Your goal:
Copy the data below in full, exactly as it appears.
── Task input
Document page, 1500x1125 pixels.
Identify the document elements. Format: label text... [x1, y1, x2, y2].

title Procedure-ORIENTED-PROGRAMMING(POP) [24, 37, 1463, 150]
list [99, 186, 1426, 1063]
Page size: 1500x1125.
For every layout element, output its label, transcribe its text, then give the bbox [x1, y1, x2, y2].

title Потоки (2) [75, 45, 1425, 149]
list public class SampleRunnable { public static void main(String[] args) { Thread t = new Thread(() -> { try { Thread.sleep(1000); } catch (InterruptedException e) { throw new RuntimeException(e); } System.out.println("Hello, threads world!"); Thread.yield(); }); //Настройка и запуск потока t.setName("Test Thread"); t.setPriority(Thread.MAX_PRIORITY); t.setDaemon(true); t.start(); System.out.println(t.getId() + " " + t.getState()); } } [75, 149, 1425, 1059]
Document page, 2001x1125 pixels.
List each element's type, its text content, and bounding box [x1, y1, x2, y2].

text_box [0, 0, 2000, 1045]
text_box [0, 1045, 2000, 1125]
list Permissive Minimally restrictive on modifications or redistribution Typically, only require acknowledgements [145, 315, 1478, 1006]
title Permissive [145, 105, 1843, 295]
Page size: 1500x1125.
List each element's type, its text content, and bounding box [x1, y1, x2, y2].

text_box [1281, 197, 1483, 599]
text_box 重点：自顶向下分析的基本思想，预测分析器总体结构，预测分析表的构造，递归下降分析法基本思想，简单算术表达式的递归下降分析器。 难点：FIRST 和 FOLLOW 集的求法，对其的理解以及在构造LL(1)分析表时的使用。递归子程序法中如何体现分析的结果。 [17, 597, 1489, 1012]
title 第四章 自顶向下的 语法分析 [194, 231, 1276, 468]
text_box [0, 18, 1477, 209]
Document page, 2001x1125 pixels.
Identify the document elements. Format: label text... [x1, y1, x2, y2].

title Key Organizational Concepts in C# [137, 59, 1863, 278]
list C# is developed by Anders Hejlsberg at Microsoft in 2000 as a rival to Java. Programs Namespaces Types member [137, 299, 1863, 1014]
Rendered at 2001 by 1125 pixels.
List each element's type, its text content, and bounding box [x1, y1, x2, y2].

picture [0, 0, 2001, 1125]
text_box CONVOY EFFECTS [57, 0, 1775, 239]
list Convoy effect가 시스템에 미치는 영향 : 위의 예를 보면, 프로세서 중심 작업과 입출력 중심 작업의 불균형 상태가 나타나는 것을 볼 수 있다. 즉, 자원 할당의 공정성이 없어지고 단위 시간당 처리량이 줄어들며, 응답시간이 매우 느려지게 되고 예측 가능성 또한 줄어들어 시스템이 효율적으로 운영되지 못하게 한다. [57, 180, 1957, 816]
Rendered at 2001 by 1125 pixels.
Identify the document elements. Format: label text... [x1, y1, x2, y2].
────
Response to the exercise:
Document page, 1500x1125 pixels.
Identify the document elements. Format: label text... [x1, y1, x2, y2].

title Procedure-ORIENTED-PROGRAMMING(POP) [24, 37, 1463, 150]
list [99, 186, 1426, 1063]
Page size: 1500x1125.
For every layout element, output its label, transcribe its text, then give the bbox [x1, y1, x2, y2].

title Потоки (2) [75, 45, 1425, 149]
list public class SampleRunnable { public static void main(String[] args) { Thread t = new Thread(() -> { try { Thread.sleep(1000); } catch (InterruptedException e) { throw new RuntimeException(e); } System.out.println("Hello, threads world!"); Thread.yield(); }); //Настройка и запуск потока t.setName("Test Thread"); t.setPriority(Thread.MAX_PRIORITY); t.setDaemon(true); t.start(); System.out.println(t.getId() + " " + t.getState()); } } [75, 149, 1425, 1059]
Document page, 2001x1125 pixels.
List each element's type, its text content, and bounding box [x1, y1, x2, y2].

text_box [0, 0, 2000, 1045]
text_box [0, 1045, 2000, 1125]
list Permissive Minimally restrictive on modifications or redistribution Typically, only require acknowledgements [145, 315, 1478, 1006]
title Permissive [145, 105, 1843, 295]
Page size: 1500x1125.
List each element's type, its text content, and bounding box [x1, y1, x2, y2].

text_box [1281, 197, 1483, 599]
text_box 重点：自顶向下分析的基本思想，预测分析器总体结构，预测分析表的构造，递归下降分析法基本思想，简单算术表达式的递归下降分析器。 难点：FIRST 和 FOLLOW 集的求法，对其的理解以及在构造LL(1)分析表时的使用。递归子程序法中如何体现分析的结果。 [17, 597, 1489, 1012]
title 第四章 自顶向下的 语法分析 [194, 231, 1276, 468]
text_box [0, 18, 1477, 209]
Document page, 2001x1125 pixels.
Identify the document elements. Format: label text... [x1, y1, x2, y2].

title Key Organizational Concepts in C# [137, 59, 1863, 278]
list C# is developed by Anders Hejlsberg at Microsoft in 2000 as a rival to Java. Programs Namespaces Types member [137, 299, 1863, 1014]
Rendered at 2001 by 1125 pixels.
List each element's type, its text content, and bounding box [x1, y1, x2, y2].

picture [0, 0, 2001, 1125]
text_box CONVOY EFFECTS [57, 0, 1775, 239]
list Convoy effect가 시스템에 미치는 영향 : 위의 예를 보면, 프로세서 중심 작업과 입출력 중심 작업의 불균형 상태가 나타나는 것을 볼 수 있다. 즉, 자원 할당의 공정성이 없어지고 단위 시간당 처리량이 줄어들며, 응답시간이 매우 느려지게 되고 예측 가능성 또한 줄어들어 시스템이 효율적으로 운영되지 못하게 한다. [57, 180, 1957, 816]
Rendered at 2001 by 1125 pixels.
Identify the document elements. Format: label text... [x1, y1, x2, y2].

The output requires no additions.